Wednesday, May 12, 2010

The Fast Rise and Fall of the Nexus One, the Tragic "GooglePhone"

BY Dan NosowitzMon May 10, 2010

Nexus One

The history of the Google Nexus One is a lesson in hype, in marketing, and how one mistake can doom an otherwise solid phone. The news prompting this retrospection? Sprint has announced that it will not sell the troubled handset, dooming it to a life on perennial fourth-place network T-Mobile (and AT&T, sort of). But what happened? Wasn't the "GooglePhone" supposed to dethrone the iPhone and change the way we buy smartphones?

Rumors of the mythical GooglePhone have been around for years. The original Android phone, the T-Mobile G1, was the first smartphone to use Google's Android operating system, and could be thought of as the first real GooglePhone. But as the Android family widened to include phones made by HTC, Motorola, Samsung, and Sony (some with very un-Android-looking skins on top), rumors popped up that Google themselves were working on a phone they could truly call their own.

Fast forward to mid-December, 2009. The Motorola Droid, the very first Android 2.0 phone, has been released on Verizon to ridiculous sales (it reached a million units sold faster than the iPhone) and widespread acclaim. Google had a heavy hand in designing the Droid, which was released with an untouched version of Android. What more could they want? Yet rumors persisted, and suddenly took form: the Nexus One. It would outclass every other phone on the market. It would be sold directly by Google, bypassing the traditional carrier system. It would be the purest distillation of Android possible, because Google would design every millimeter of hardware and software.

The Nexus One was officially announced by Google on January 5th, 2010, though it was handed out to Google employees and leaked like crazy for the few weeks before the announcement. It did indeed have top-of-the-line hardware, made by Google's best Android friend, HTC. But that's where the promises stopped being fulfilled. The software? Just Android 2.1, which brought relatively minor or aesthetic changes like live wallpapers and extra homepage screens. The distribution was slightly unusual for North America, but not particularly innovative: It was sold either unlocked or locked to T-Mobile, directly by Google--European manufacturers have been selling phones this way for years.

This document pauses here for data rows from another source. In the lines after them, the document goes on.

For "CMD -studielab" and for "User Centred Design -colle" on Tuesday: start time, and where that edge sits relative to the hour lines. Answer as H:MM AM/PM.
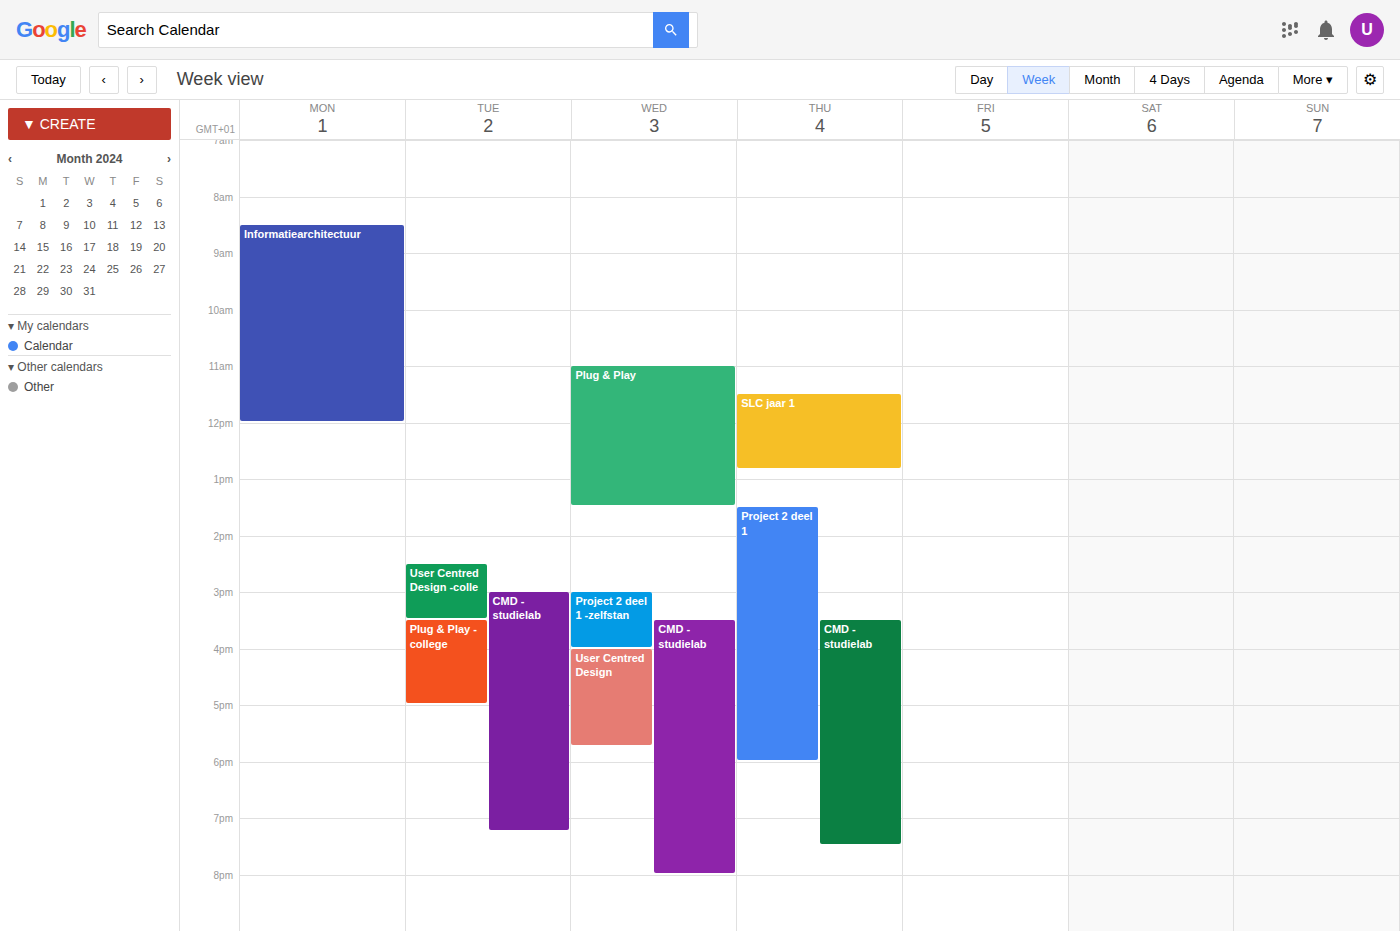
"CMD -studielab": 3:00 PM, exactly on the 3 PM line. "User Centred Design -colle": 2:30 PM, halfway between the 2 PM and 3 PM lines.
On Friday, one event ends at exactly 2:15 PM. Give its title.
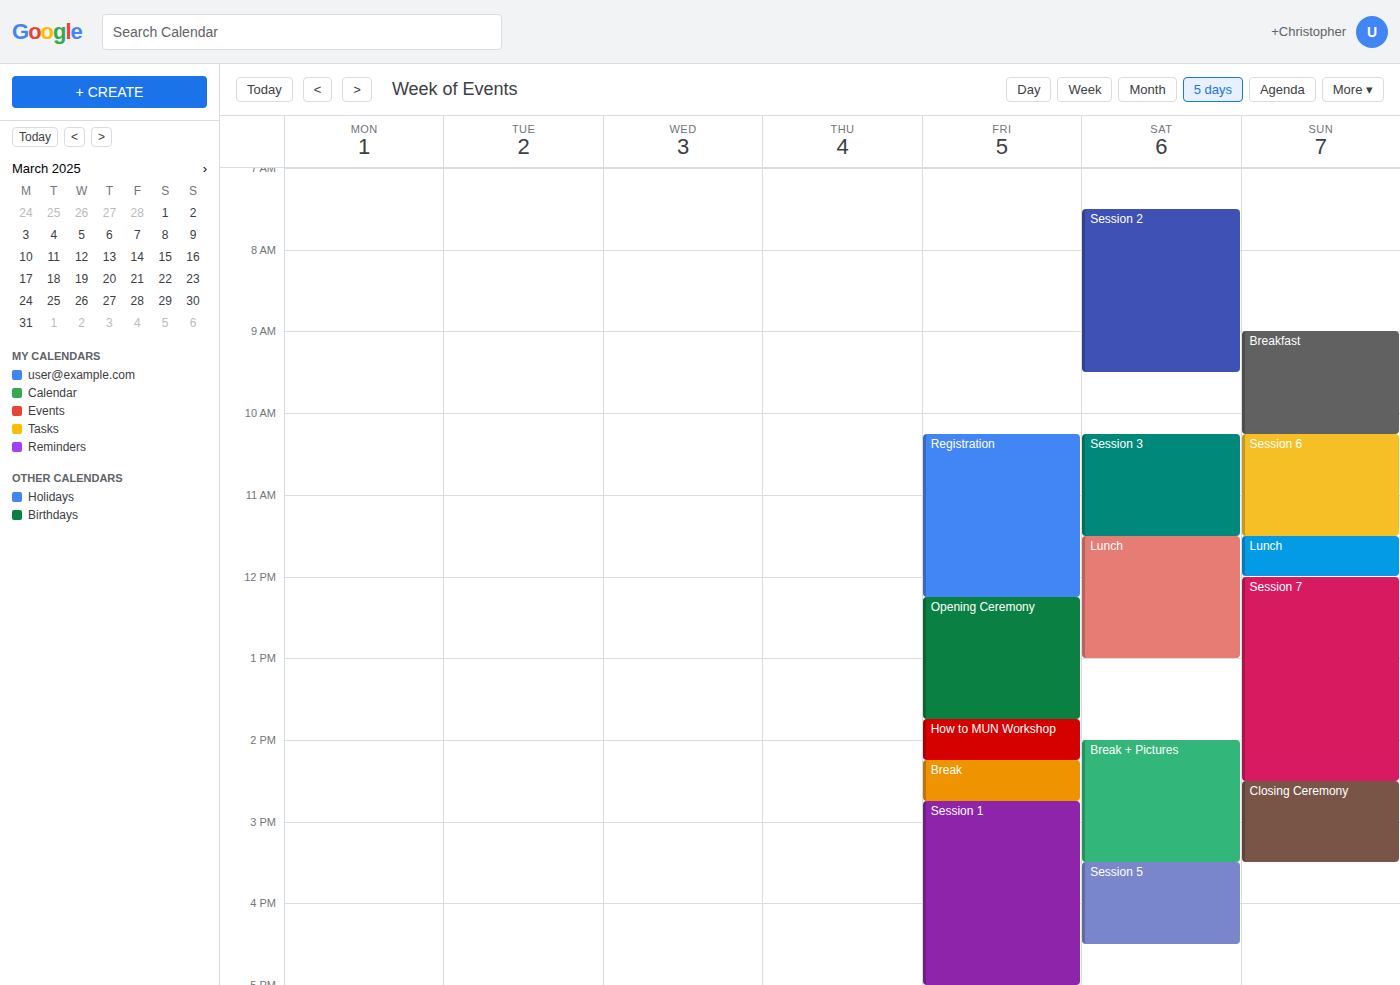
"How to MUN Workshop"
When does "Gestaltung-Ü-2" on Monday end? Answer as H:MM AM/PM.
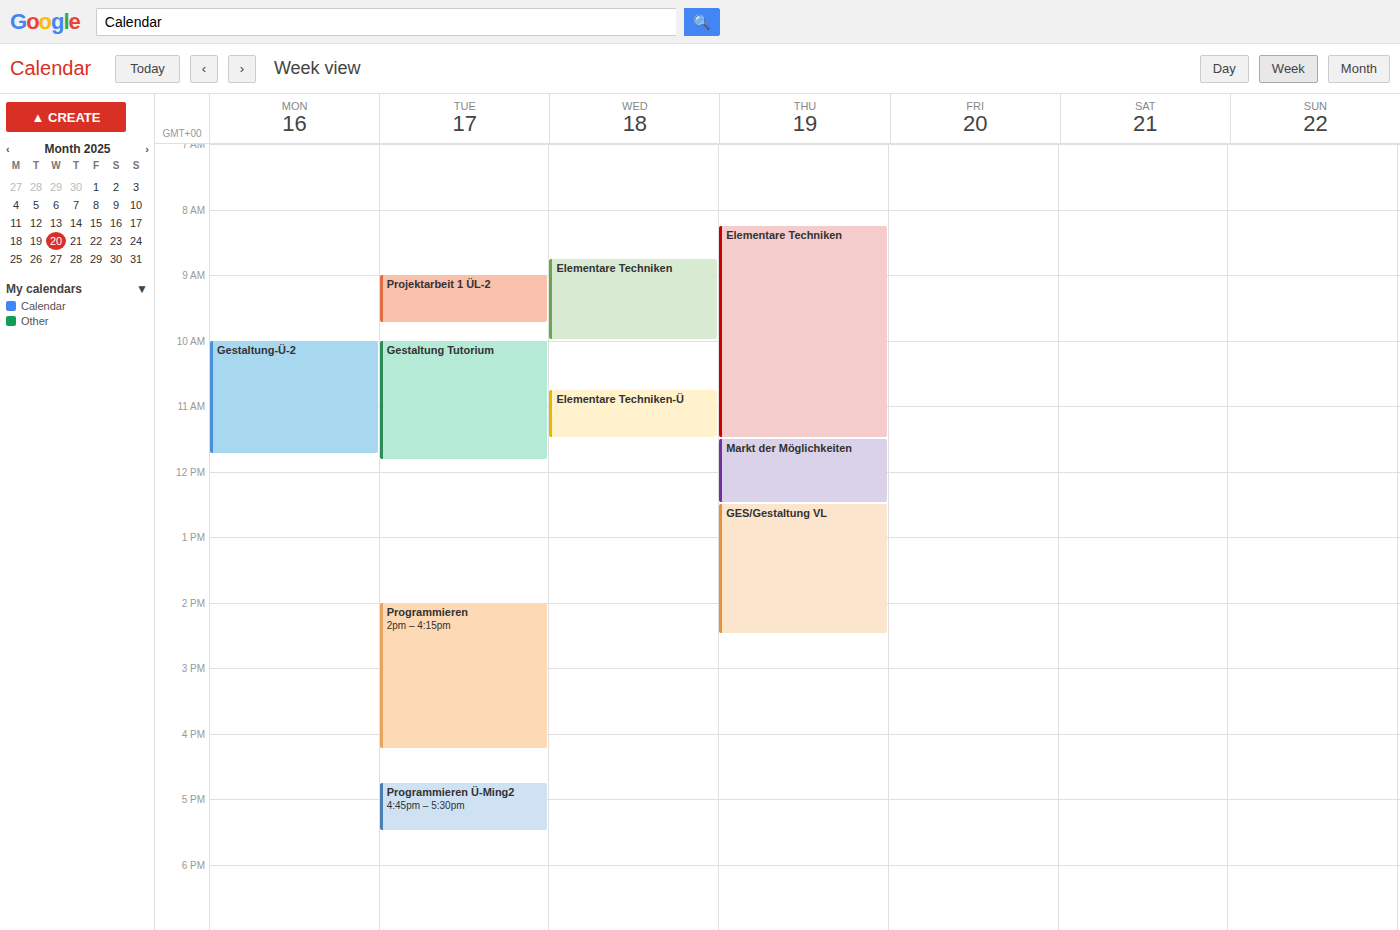
11:45 AM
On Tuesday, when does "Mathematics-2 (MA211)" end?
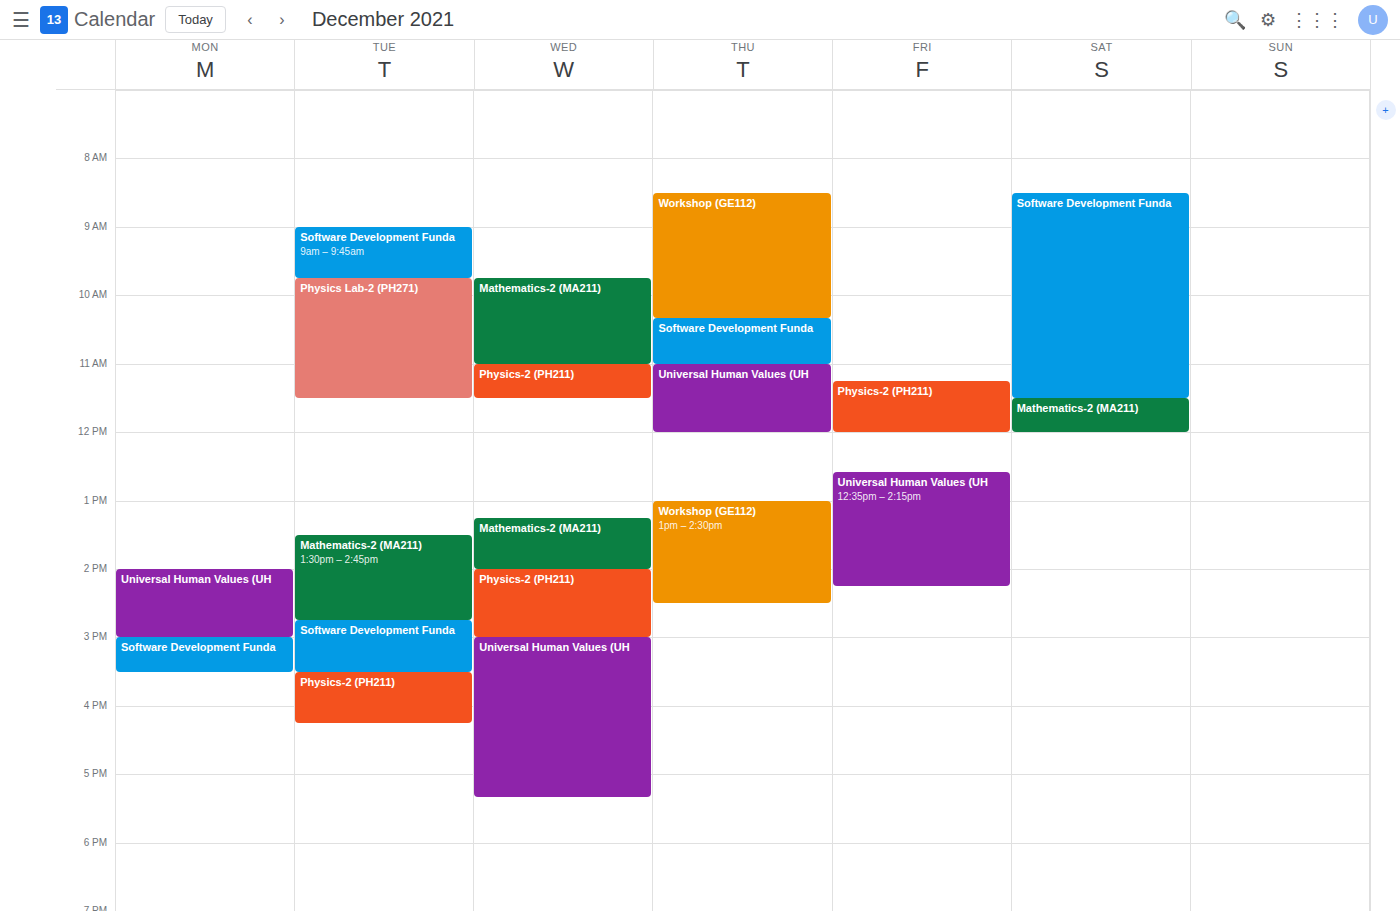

The biggest problem? It launched on T-Mobile exclusively. T-Mobile's been a good partner for Google, but they're also the smallest of the big four wireless networks. It's the same problem that doomed Palm's Pre: No matter how good the phone is, you can't count on people switching to a different (especially not a smaller) network for it. Google also had some extra problems due to their inexperience as a retailer--users were often unable to talk to a real human at Google for support, and customer service was widely regarded as lousy. Requests were done by email, often taking several days to return an answer.

The Nexus One launched on AT&T, but only in its $530 unlocked form. Unlocked phones aren't the norm here in North America, and users balked at spending so much when competitors (like the iPhone) were subsidized. And so began the Nexus One's death. The Nexus One sold surprisingly poorly, despite pretty good reviews--only 20,000 in its first week, and by the first quarter of 2010, it had only 2% marketshare of Android phones.

Verizon launched the HTC Droid Incredible, essentially a Nexus One with HTC's Sense UI skin on top and a better camera--easily the superior option, given HTC's tweaks. And now that Sprint's upcoming HTC Evo 4G, the country's first 4G phone, is soon to see release, why would Sprint bother also stocking a phone like the Nexus One that apparently nobody wants?

The Nexus One isn't a bad phone by any stretch--it's certainly the best on T-Mobile, and one of the best currently on the market. But it's still dead. It was doomed by hype, by poor marketing choices, and by failure to live up to expectations of the smartphone revolution. If there's a Nexus Two, you can bet Google won't make those same mistakes again.
Share this post with your IBM friends on facebook!

2 comments:

  1. The article on the Nexus was very interesting and makes sense where the strategy for the phone fell apart.

    ReplyDelete
  2. Actually, the Nexus one falls are expected by not Google but the public since the G1 is not that successful either. however, some people believe that the HTC help Google promote Android based phones very well. Android has the 2nd place of market share of phone industry just a little behind the RIM from Blackberry. The Iphone is the 3rd place. But Iphone is the best seller as a individual phone. On the coming up of the Iphone OS 4, Window Phone 7 and Android 2.2, it's going to be a good show to watch. Let's see what is the next best operation system.